Except that this scenario isn't true. The middle class is indeed struggling to pay for college -- but so are poorer families. Federal data shows that states, as well as colleges and universities, have been trimming the aid they provide to lower-income students for years. By contrast, schools are funneling more money to affluent students.

What's going on?

Back in the mid 1990s, only eight percent of undergraduates at state universities received so-called merit aid, which is money students receive regardless of their financial need. More than two decades later, the number has risen to 18 percent.

The merit aid priorities are even more glaring at private institutions.
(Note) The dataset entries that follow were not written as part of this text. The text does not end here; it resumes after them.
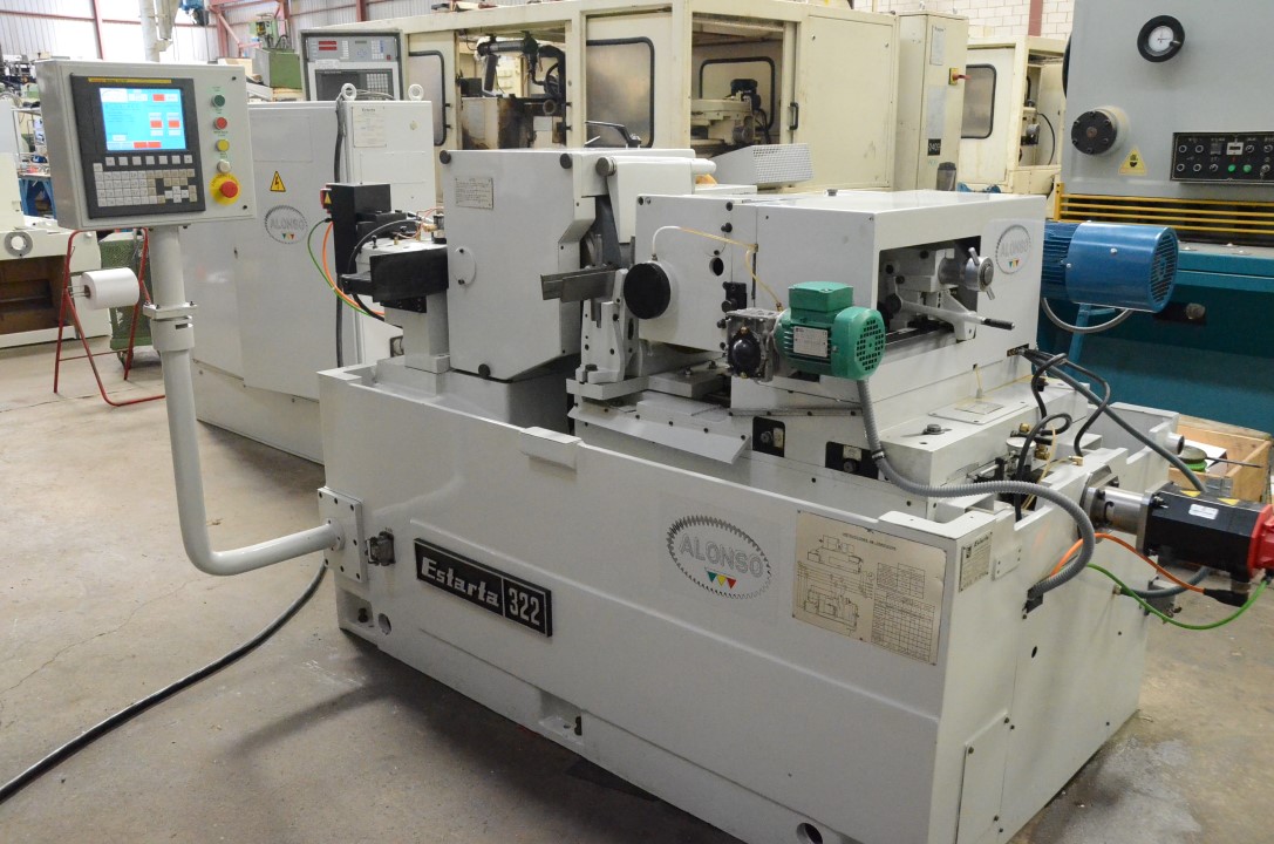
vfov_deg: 43.4
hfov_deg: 62.0
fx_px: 1059
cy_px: 422
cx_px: 637
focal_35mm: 30
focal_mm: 20
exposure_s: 1/125
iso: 6400
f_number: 5.6
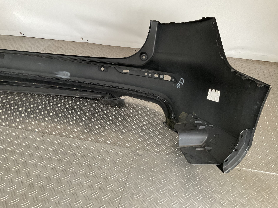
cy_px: 104
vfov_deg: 48.2
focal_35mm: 29
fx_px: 233
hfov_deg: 61.7
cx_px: 139
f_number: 1.8
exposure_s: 1/60
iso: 125
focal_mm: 3
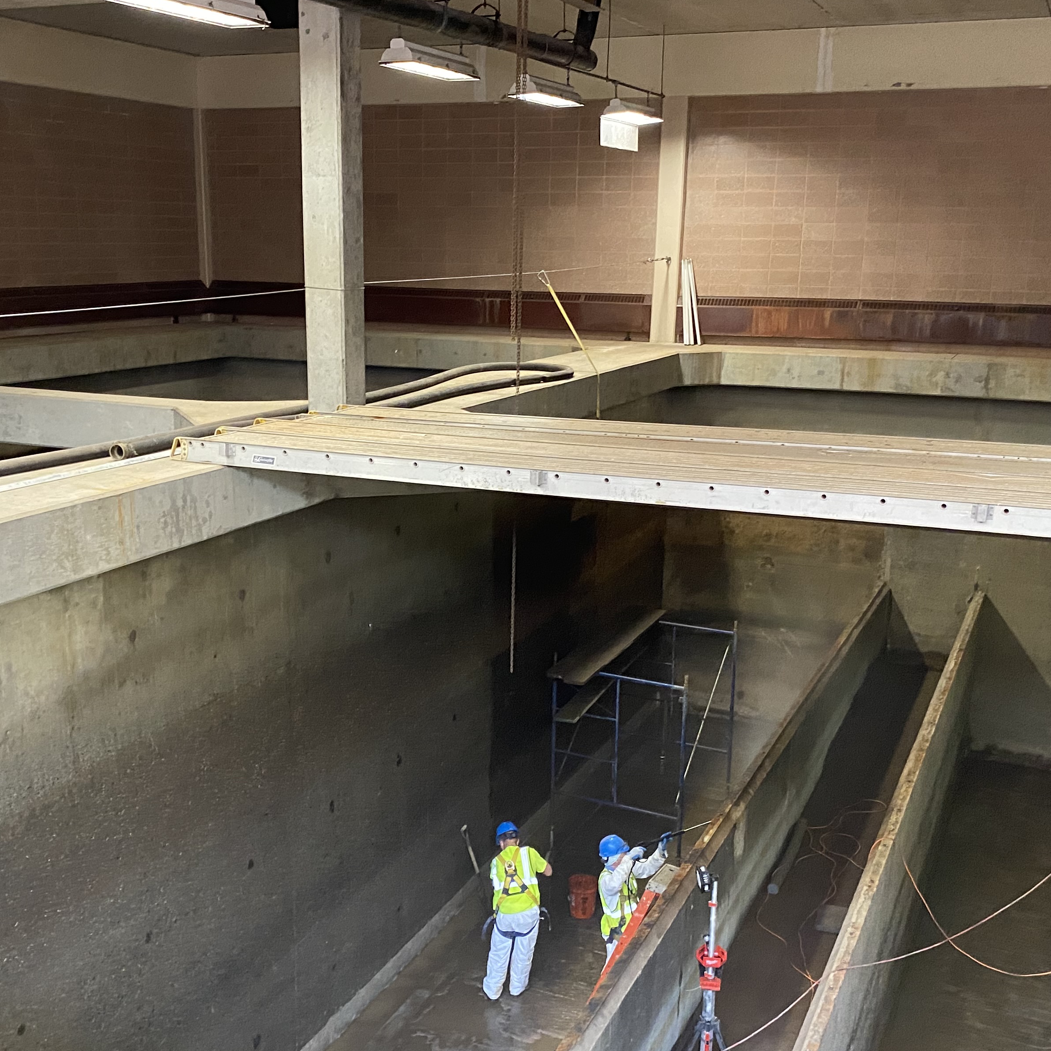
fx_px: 1340
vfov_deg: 42.7
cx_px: 459
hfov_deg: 42.8
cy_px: 602
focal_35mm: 39
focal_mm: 4.25
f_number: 1.8
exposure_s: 1/46
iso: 500
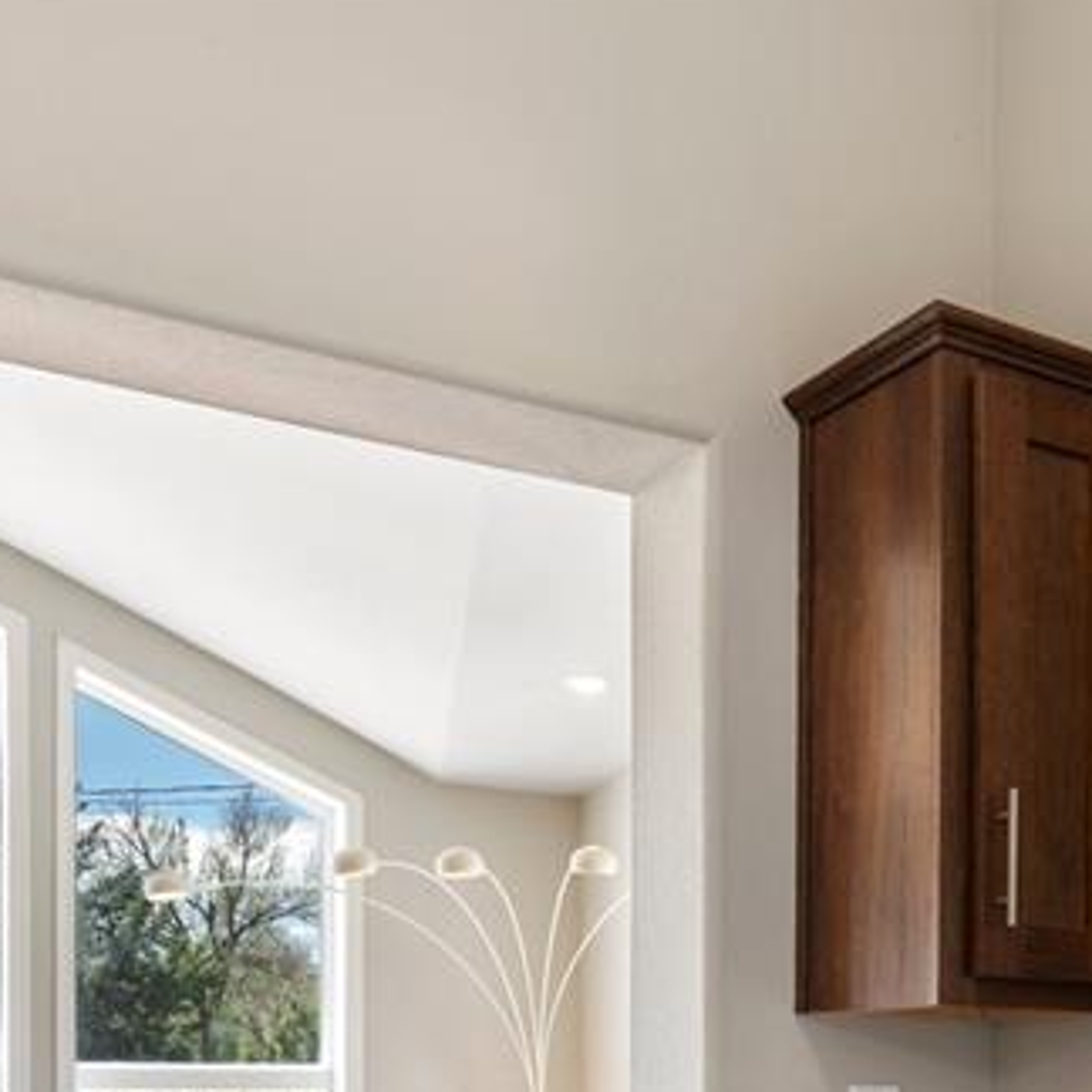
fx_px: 1820
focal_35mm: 51
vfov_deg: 30.6
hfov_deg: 32.0
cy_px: 1129
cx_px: 954
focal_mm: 19
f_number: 8
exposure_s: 1/4
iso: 400
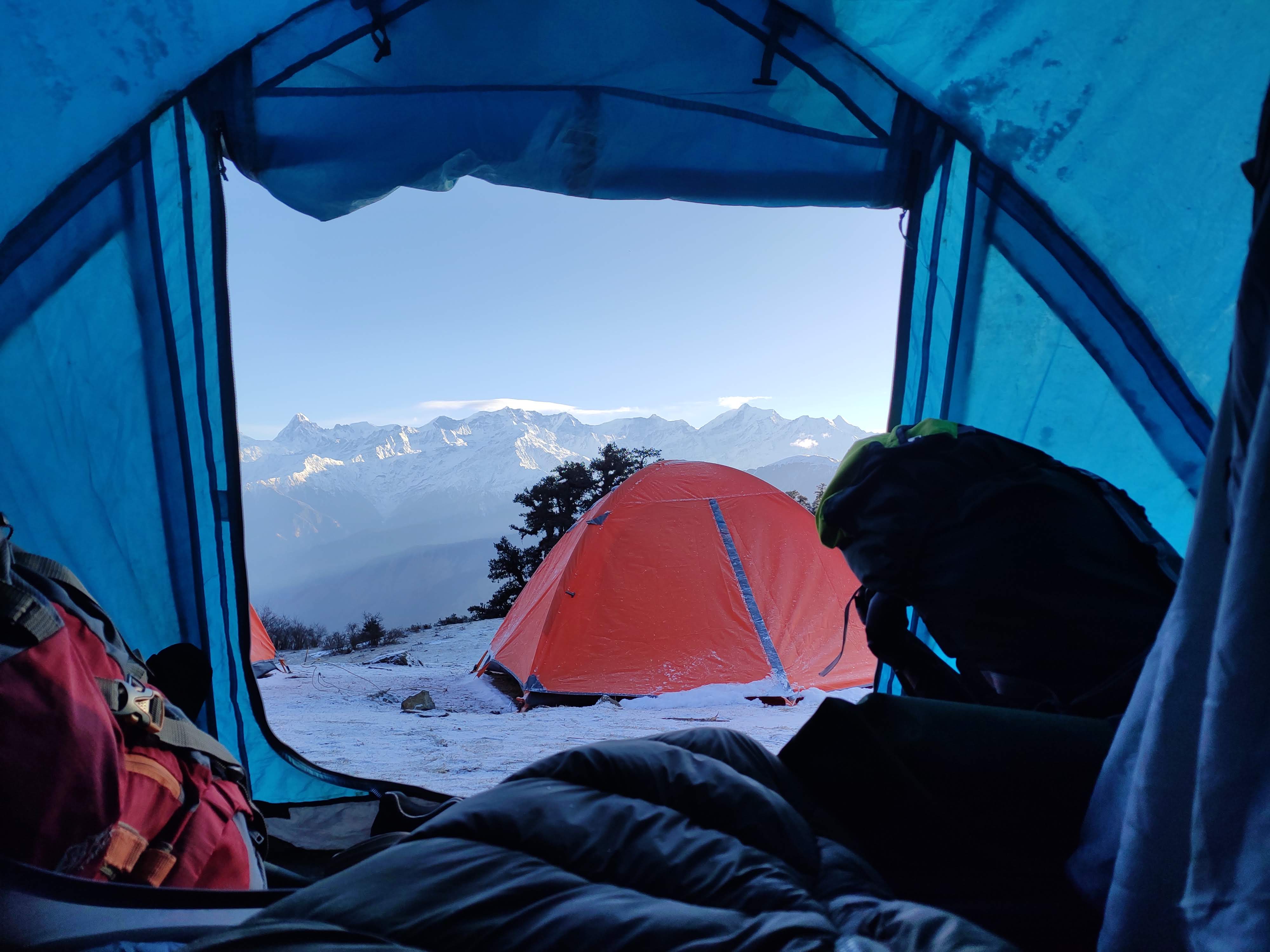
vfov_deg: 54.9
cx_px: 635
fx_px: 917
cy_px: 476
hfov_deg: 69.4
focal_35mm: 25
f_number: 1.79
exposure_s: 1/964
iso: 113
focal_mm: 4.74
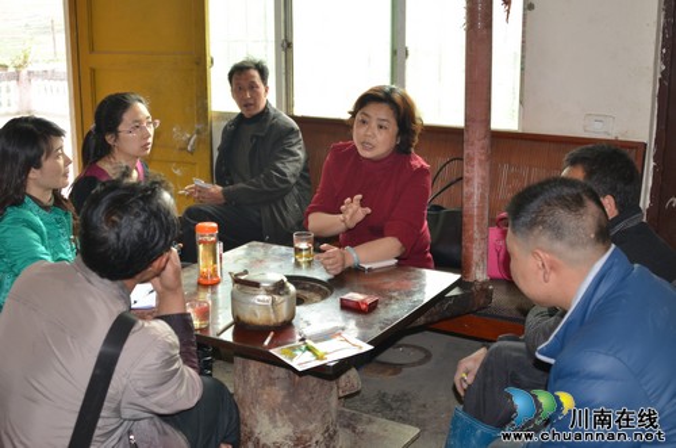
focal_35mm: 42
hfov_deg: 46.5
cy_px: 224
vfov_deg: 31.7
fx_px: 787
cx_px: 338
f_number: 3.5
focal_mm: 28
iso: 400
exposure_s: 1/90
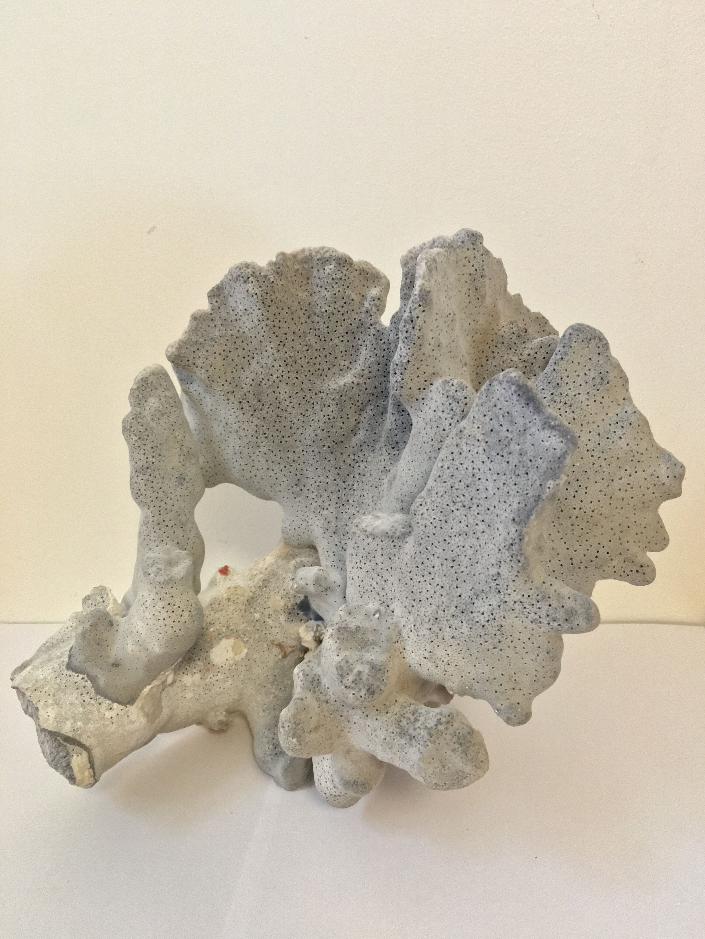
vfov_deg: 61.7
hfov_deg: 48.2
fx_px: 787
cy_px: 470
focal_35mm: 29
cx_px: 352
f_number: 2.2
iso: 250
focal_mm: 4.15
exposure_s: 1/17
In the earlier period, 24 percent of students received merit aid; these days, roughly 44 percent do regardless of whether they need or not.

An new analysis of federal data by ProPublica reveals that from 1996 to 2012, public institutions have awarded a shrinking portion of grants to the poorest students (see chart below). The investigative media outlet noted that this trend didn't ease up during the Great Recession.

ProPublica

The upshot is that four-year state schools are educating a shrinking percentage of the country's poorest students, who have instead been turning to community colleges and for-profit schools.

Why the rise in merit scholarships

Two major reasons explain why schools are courting high-income students with merit scholarships. For starters, schools can maximize their revenue by recruiting wealthy students. Even when these students receive merit scholarships, their families usually end up paying more than students who are financially strapped.

Schools also target wealthier students because they are more likely to help institutions inch up U.S. News & World Report's influential college rankings. Here's how a New America Foundation study, "Undermining Pell: How Colleges Compete for Wealthy Students and Leave the Low-Income Behind," sums up the phenomenon:

Over the past several decades, a highly influential enrollment management industry has emerged to show colleges and universities how they can use their institutional dollars strategically in order to increase both their prestige and revenue. Financial aid has increasingly become a weapon that four-year colleges wield as they fiercely compete for students they most desire.

The author of the think-tank's report, Stephen Burd, a respected higher-education journalist, found that at 426 private schools around the U.S., 89 percent charged families with incomes of $30,000 more than $10,000 to attend. In addition, 61 percent charged $15,000 and 20 percent charged $20,000 or more a year.